Problem details: Whenever a line in the data holds the string "rule", pull that line out.

:: Entries shown

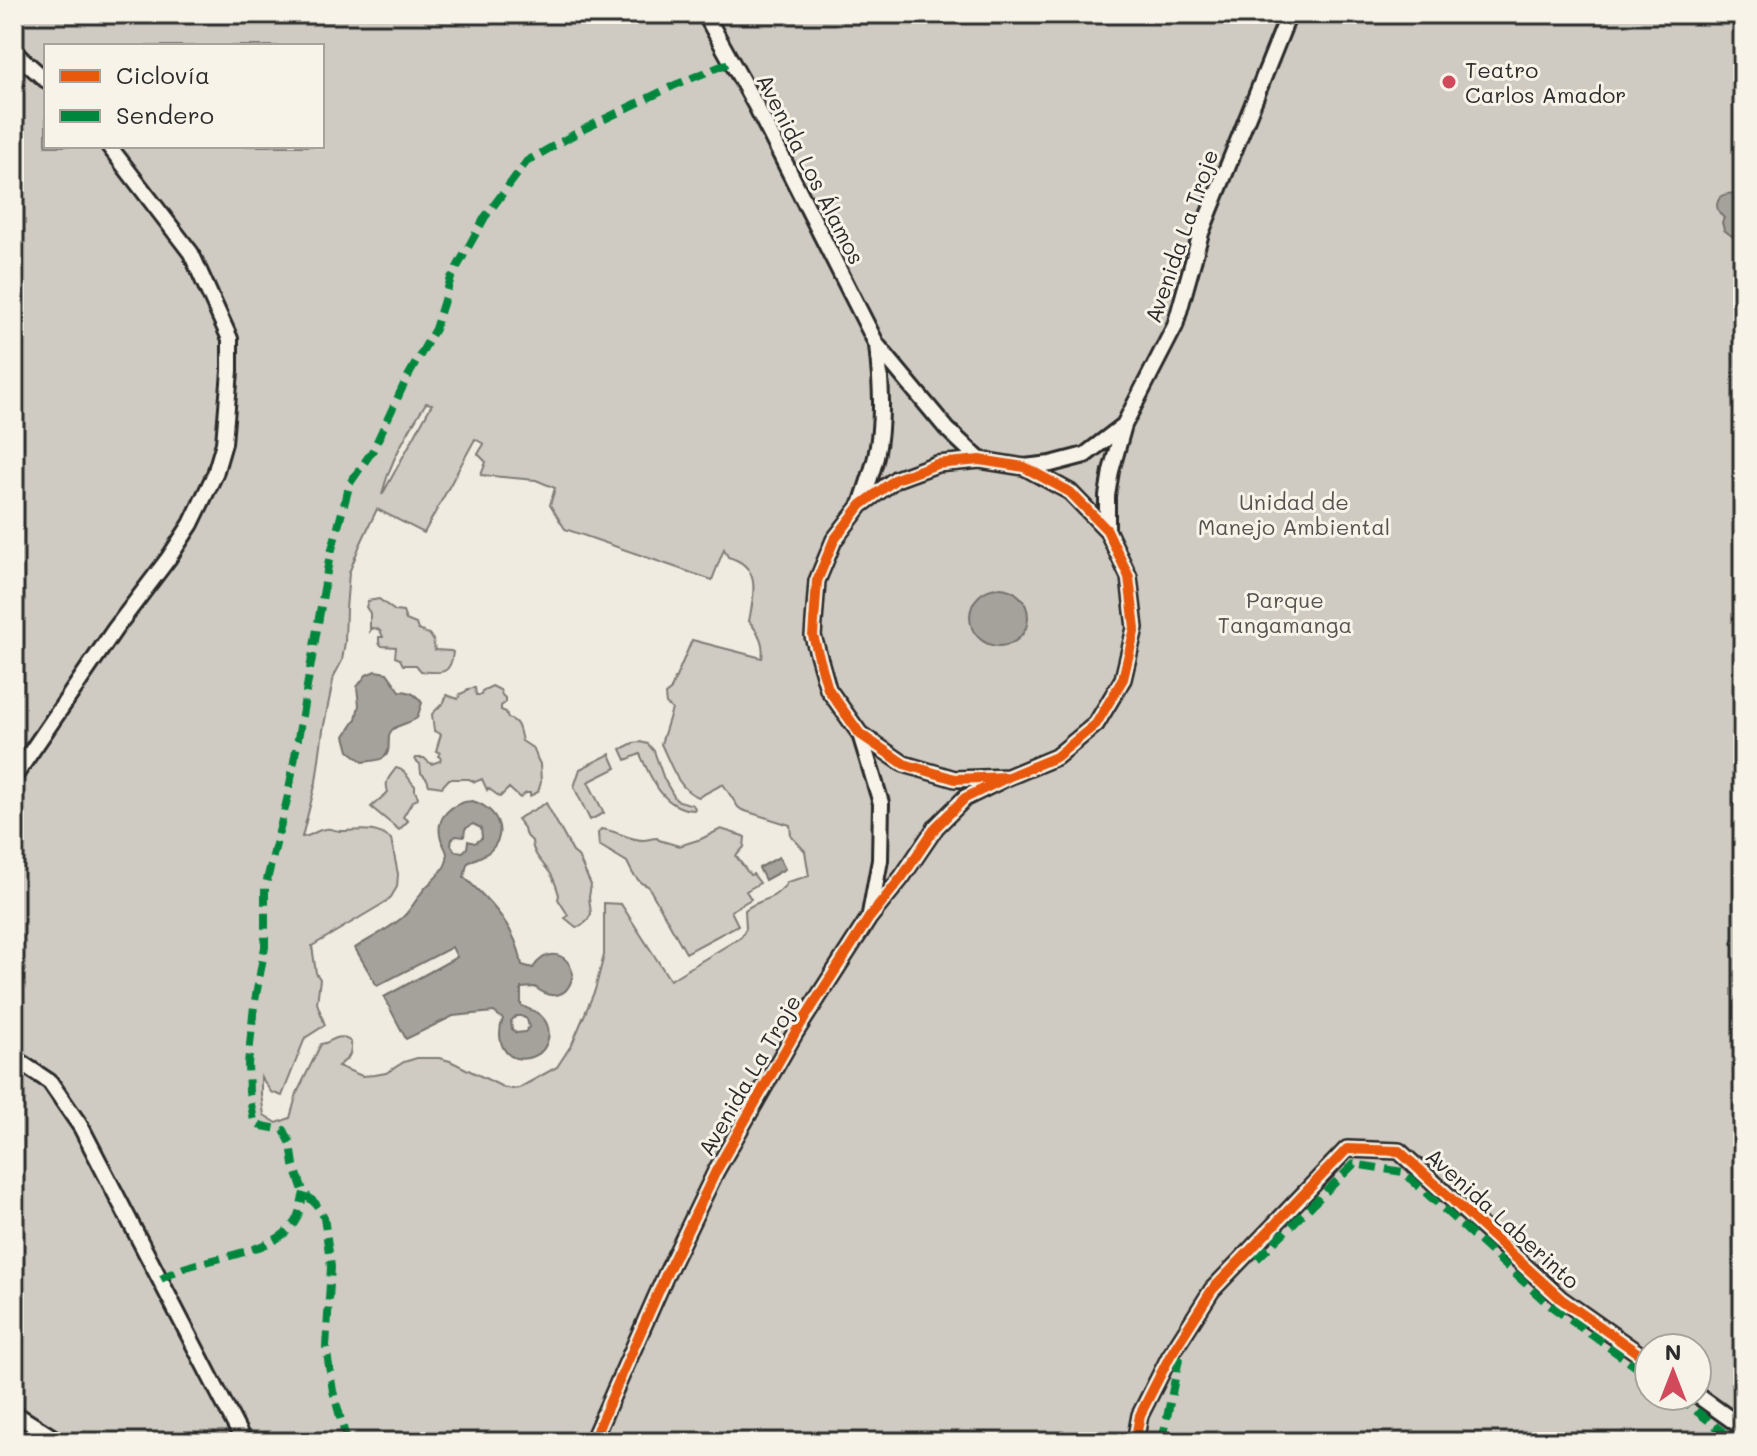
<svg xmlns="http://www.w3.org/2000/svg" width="1757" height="1456" font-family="Mali,sans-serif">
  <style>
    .green { fill: #cfcbc2; stroke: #7d7b76; stroke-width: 2; fill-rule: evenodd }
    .water { fill: #a4a29a; stroke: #74726e; stroke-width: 2; fill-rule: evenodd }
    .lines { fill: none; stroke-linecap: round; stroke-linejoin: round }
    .minor-casing { stroke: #2b2b2b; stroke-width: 20 }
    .minor { stroke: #f7f3e8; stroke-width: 14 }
    .quiet { stroke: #00873e; stroke-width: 8; stroke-dasharray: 16 8; stroke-linecap: butt }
    .cycleway-casing { stroke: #f7f3e8; stroke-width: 15 }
    .cycleway { stroke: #e8590c; stroke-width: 10 }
    .poi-dot { fill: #d1495b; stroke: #f7f3e8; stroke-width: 3 }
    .labels { text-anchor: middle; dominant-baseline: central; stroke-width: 6; stroke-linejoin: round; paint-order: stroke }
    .poi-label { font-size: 22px; fill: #2b2b2b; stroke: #f7f3e8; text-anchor: start }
    .street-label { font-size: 22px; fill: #2b2b2b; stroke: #f7f3e8 }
    .park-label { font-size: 22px; fill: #545351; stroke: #f7f3e8 }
  </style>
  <rect width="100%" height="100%" fill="#efebe0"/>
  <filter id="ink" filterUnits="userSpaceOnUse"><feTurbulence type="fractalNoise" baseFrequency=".0125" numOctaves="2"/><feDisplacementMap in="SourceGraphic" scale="16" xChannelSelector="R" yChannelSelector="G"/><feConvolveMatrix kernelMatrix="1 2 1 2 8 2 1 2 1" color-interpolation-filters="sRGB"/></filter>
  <g filter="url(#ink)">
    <!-- green -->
    <path class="green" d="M14,14H1743V1442H32L14,1430ZM46,46H322V146H46ZM426,403L432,404L382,495C389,463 408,431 426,403ZM475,439L484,444L478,454L486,462L481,475L536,480L555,488L550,505L565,529L712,580L724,549L728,557C762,566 754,595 749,621C758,632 765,643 762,658L692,640L670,691L665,695L666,704L672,709L661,744C670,762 678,791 699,797L723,784L738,807L742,810L790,825L791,836L805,851L809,876L787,882L786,885C782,888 779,892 776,894C767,901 754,902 745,910L746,928L741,937L670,980L621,904L604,903V955L595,990L572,1044L557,1067L519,1088L513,1089L505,1088L450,1061L439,1058H417L404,1062L386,1073L375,1075L362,1076L338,1066C348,1059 352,1056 351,1042C336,1031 335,1042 321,1044L297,1093L290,1118L277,1123L264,1115L261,1095V1077L271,1092L282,1096L305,1038L325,1025L317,1003L320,979L316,973L312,946L384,903L391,897L397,887L398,874L391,839C373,826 360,831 340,831C335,831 331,828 326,829C317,829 311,837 302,837L316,782L323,730L334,676L342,661L345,642L346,609L349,573L360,545L377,509L424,533ZM1649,1348H1697V1396H1649Z
      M379,599L395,611L403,612L406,620L416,624L418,630L429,634L433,640L435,650L451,651L453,652C451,676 440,673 421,671L416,665H403L400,659L395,657L396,647L382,646L379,643V637H383C381,631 379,628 372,628L370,631V613L366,607L368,601Z
      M492,686L500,690L502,695L505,698V703L501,706V710L506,712L508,718C520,722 519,730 522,741L534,749L537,758L540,764L541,782L538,792L530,796V793H526L520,798L509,788L500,797L488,788L487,790L482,779L475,782L469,779H449L442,787L429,785L427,779L421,773L420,764L415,760L416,758H424L431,764L440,761L441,758L438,756L440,753L436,751L441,734L434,731L432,714L444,702L447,695L458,699L460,694L465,692L468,689L475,688L476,695H481L482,691Z
      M640,742L648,744L654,751L664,779L676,800L693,805L695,808L694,810C663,809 651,778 640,754L626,760L621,749L633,743Z
      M610,754L616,768L588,782L604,813L590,820L574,787L580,769Z
      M396,768C407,770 408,780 415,786V791L418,797L417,799L412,802L403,817L408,821L399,830L371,807L388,792C384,780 390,777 396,768Z
      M546,803L573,852L578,856L591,885L589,897L591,914L587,921L581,926L576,927L565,918L568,915L558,899L559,895C557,888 555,882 552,876C545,864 532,855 532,841L525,834L524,828L517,819Z
      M601,829C616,830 628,840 643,840C648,840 652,838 657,838L659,840L679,846L701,839L721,829L743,836L745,837L744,847L736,856L750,875L753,874L760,883L746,891L751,899L731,911L738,925L686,953L648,886L641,883L633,874L627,862L599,845L598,833Z"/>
    <!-- water -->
    <path class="water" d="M1743,189V235L1733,237L1724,230L1722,222L1724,218C1710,205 1719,191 1737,194Z
      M970 617a29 29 0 1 1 58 0a29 29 0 1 1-58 0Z
      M375,671L387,673L400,691C410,691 417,695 422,703L417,718C410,723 400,724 393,729C384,736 394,751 383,758C378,761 369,761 363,762L349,751L345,736L356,719L359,705L357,687L366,675Z
      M472,801C495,807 510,831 490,851C483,857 474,858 467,864L464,877C490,901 517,928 522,965L533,968C546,948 567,951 573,974C569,997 552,1001 535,987L521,988V1005C528,1010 537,1010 543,1018C555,1032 547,1055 528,1058C503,1063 495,1038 503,1019L494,1012L453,1016L406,1039L384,997L457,957L452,947L377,986L355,948C371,938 389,929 403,917C412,909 418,896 426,887C433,880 443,872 446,863C450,853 444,848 441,839C434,817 453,802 472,801ZM473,824L481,828L482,838L475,843L468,841L467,848L463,852L455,851L451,845L452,839L456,836L464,837L465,829ZM516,1016H521L527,1019L529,1027L525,1032L516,1033L512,1029L511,1021Z
      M779,857L785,869L765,880L759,868Z"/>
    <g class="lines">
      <defs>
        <path id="minor" d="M705,14L756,106L877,345L947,429L980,460
          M14,52L46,80
          M1024,467L1051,464L1085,455L1124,425
          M861,505C866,489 872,473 876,457C884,420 881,382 877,345
          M1107,530V496L1111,471L1124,425L1175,326L1201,233L1289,14
          M860,734L881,803L880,860L870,914
          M14,777L115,629L168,559L191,524L215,474L224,443L230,371V339L191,253L109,146
          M14,1058L50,1082L81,1127L244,1442
          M1697,1395L1743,1428
          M14,1413L60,1442
          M592,1442L665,1277L716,1171L795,1033L869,918L902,877L936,827L965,798L1008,777L1056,757L1096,724L1123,679L1135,628L1129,577L1107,530L1070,492L1024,467L980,460L937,464L896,479L861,505L834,540L817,581L813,636L828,689L860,734L904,764L955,779L1008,777
          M1135,1442L1140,1415L1170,1356L1212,1290L1347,1149L1399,1151L1561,1299L1649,1361"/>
      </defs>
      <!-- minor casing -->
      <use href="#minor" class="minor-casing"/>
      <!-- minor -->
      <use href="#minor" class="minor"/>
      <!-- quiet -->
      <path class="quiet" d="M1257,1259L1354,1164L1403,1172L1548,1304L1649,1376
        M161,1279C170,1274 179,1269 190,1266C217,1258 279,1249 294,1223C300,1215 301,1202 304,1193
        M1677,1396L1736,1442
        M347,1442L333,1391L326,1347L331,1267L324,1217L316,1204L304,1193L294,1165L291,1144L284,1130L262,1126L254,1121L249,1092L248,1064L254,1006L265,947V888L288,796L329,560L350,483L373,450L406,380L435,329L451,278L485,217L527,161L584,129L675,85L731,62
        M1162,1442L1179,1359L1183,1353"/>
      <defs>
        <path id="cycleway" d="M592,1442L665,1277L716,1171L795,1033L869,918L902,877L936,827L965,798L1008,777L1056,757L1096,724L1123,679L1135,628L1129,577L1107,530L1070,492L1024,467L980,460L937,464L896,479L861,505L834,540L817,581L813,636L828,689L860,734L904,764L955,779L1008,777
          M1135,1442L1140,1415L1170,1356L1212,1290L1347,1149L1399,1151L1561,1299L1649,1361"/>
      </defs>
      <!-- cycleway casing -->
      <use href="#cycleway" class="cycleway-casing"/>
      <!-- cycleway -->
      <use href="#cycleway" class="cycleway"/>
    </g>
  </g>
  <!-- markers -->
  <circle class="poi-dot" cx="1449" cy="82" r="8"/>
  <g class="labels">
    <!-- poi labels -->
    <g class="poi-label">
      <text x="1465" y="69">Teatro<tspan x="1465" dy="25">Carlos Amador</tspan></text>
    </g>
    <!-- street labels -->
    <g class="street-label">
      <text transform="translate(811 169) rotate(63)">Avenida Los Álamos</text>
      <text transform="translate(1181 236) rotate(-71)">Avenida La Troje</text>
      <text transform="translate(749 1075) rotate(-60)">Avenida La Troje</text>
      <text transform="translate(1503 1218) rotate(42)">Avenida Laberinto</text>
    </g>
    <!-- park labels -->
    <g class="park-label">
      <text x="1294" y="501">Unidad de<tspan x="1294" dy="25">Manejo Ambiental</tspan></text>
      <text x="1285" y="599">Parque<tspan x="1285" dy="25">Tangamanga</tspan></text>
    </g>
  </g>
  <!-- margin -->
  <rect width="1757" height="1456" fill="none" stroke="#f7f3e8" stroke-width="48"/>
  <rect x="24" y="24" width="1709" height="1408" fill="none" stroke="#2b2b2b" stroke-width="3" filter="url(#ink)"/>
  <!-- legend -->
  <rect x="44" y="44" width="280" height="104" fill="#f7f3e8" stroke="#a5a39c" stroke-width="2"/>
  <rect x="60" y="70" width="40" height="12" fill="#e8590c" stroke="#a5a39c" stroke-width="2"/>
  <text x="116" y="84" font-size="24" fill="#2b2b2b">Ciclovía</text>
  <rect x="60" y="110" width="40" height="12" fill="#00873e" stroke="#a5a39c" stroke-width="2"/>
  <text x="116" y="124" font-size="24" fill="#2b2b2b">Sendero</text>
  <!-- north arrow -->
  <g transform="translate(1673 1372)"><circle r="38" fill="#f7f3e8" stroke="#a5a39c" stroke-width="2"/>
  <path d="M0-6L14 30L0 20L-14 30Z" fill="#d1495b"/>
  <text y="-12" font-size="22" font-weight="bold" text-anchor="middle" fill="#2b2b2b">N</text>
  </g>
</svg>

::::

Solution below:
    .green { fill: #cfcbc2; stroke: #7d7b76; stroke-width: 2; fill-rule: evenodd }
    .water { fill: #a4a29a; stroke: #74726e; stroke-width: 2; fill-rule: evenodd }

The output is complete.